Samohú (Ceiba speciosa)
Originario de regiones subtropicales del noreste argentino, su nombre proviene del guaraní samu’ũ, que significa justamente “palo borracho”.

Sus características principales son:

• Flores con pétalos de color rosa intenso.
Tronco cilíndrico, relativamente recto y apenas ensanchado.
• Es la especie más frecuente dentro del arbolado urbano de la Ciudad.

Yuchán (Ceiba chodatii)
Esta especie proviene de zonas más secas de la región del Chaco argentino y posee rasgos que reflejan su adaptación a ambientes con escasez de agua.

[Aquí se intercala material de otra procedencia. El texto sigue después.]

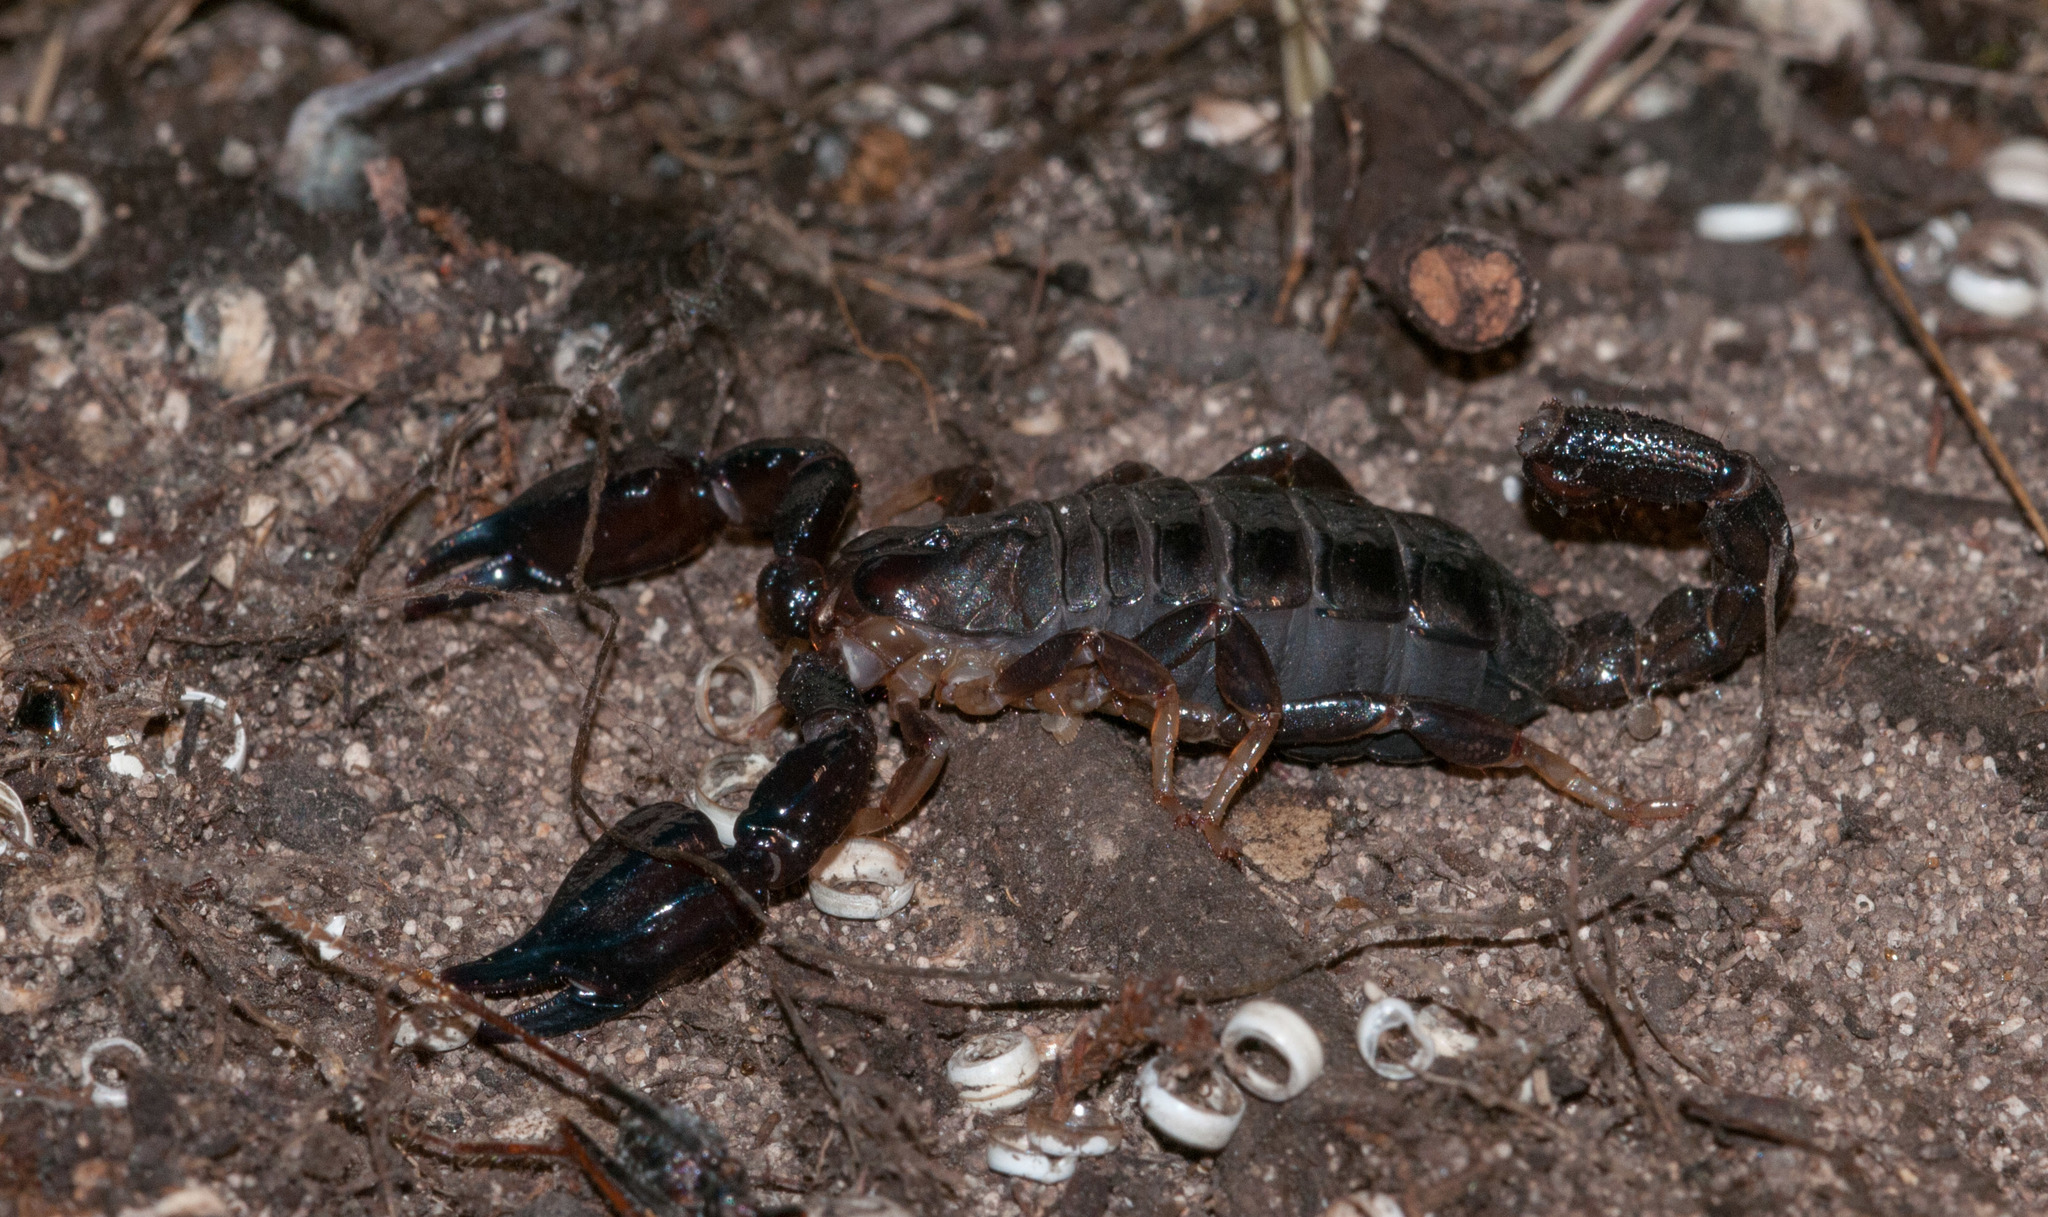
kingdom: Animalia
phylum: Arthropoda
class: Arachnida
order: Scorpiones
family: Scorpionidae
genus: Urodacus
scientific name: Urodacus manicatus
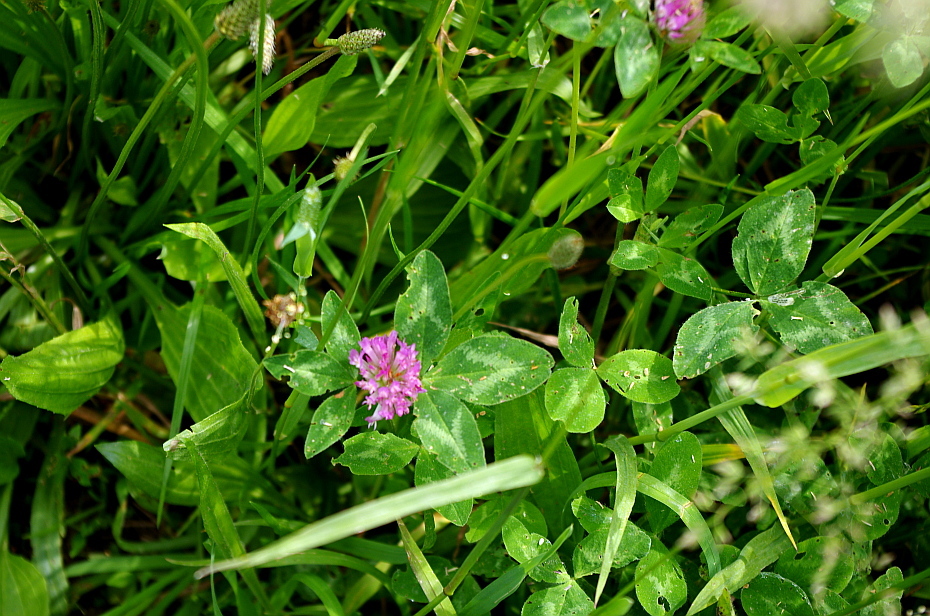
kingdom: Plantae
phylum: Tracheophyta
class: Magnoliopsida
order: Fabales
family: Fabaceae
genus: Trifolium
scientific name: Trifolium pratense
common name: Red clover
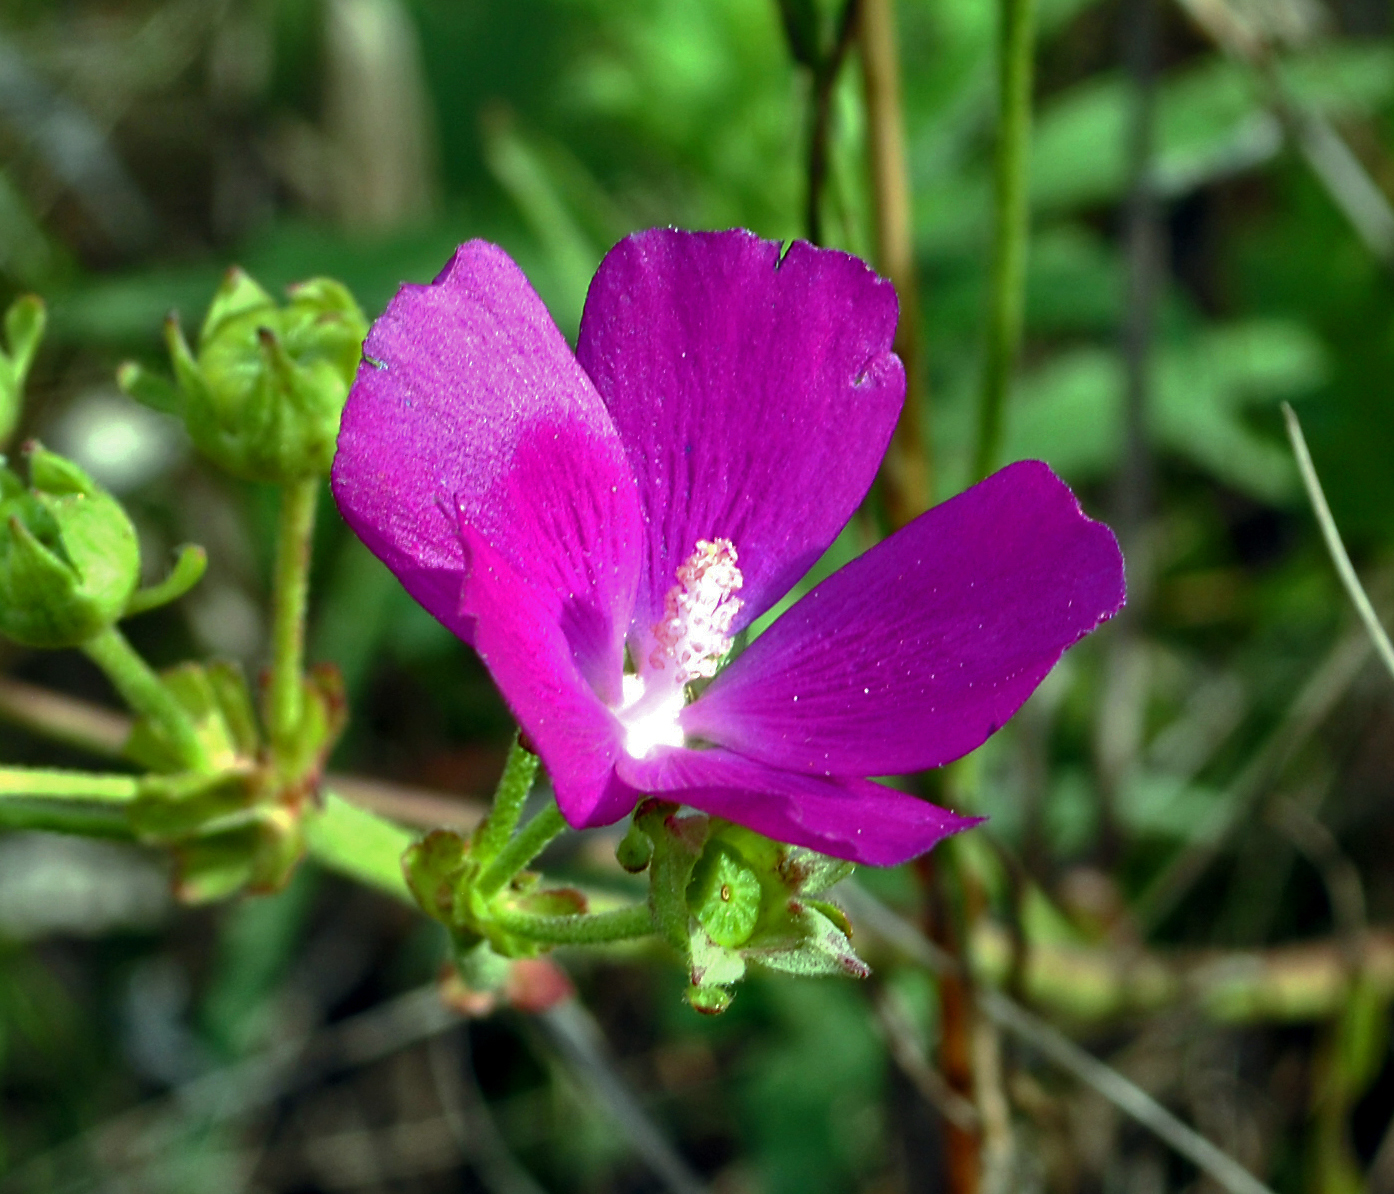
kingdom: Plantae
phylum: Tracheophyta
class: Magnoliopsida
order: Malvales
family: Malvaceae
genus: Callirhoe
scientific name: Callirhoe triangulata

Entre sus características se destacan:

• Flores de color crema o amarillento.
Tronco notablemente abultado, que funciona como reserva natural de agua.
• Alta resistencia a condiciones de sequía.

Ambas especies comparten ciertos rasgos morfológicos que las hacen fácilmente reconocibles. Sus hojas son compuestas palmadas, generalmente formadas por entre cinco y siete folíolos, y sus troncos están protegidos por aguijones cónicos que funcionan como mecanismo de defensa natural.

Una particularidad botánica muy interesante de estos árboles es que su corteza, especialmente cuando son jóvenes, contiene clorofila, lo que les permite realizar fotosíntesis incluso antes de desarrollar completamente su follaje.

Mientras observaba uno de estos ejemplares en una avenida porteña, pensé en lo complejo que resulta planificar el arbolado de una ciudad. No se trata solamente de plantar árboles: hay que considerar su crecimiento, sus raíces, su interacción con el entorno y su impacto en la infraestructura urbana.

Por eso, la Ciudad prioriza la plantación de palos borrachos en plazas, parques y avenidas amplias, como por ejemplo:

Avenida 9 de Julio
Avenida Juan B. Justo
• Grandes bulevares y espacios verdes

La decisión de evitar su plantación en veredas comunes responde a varios criterios técnicos.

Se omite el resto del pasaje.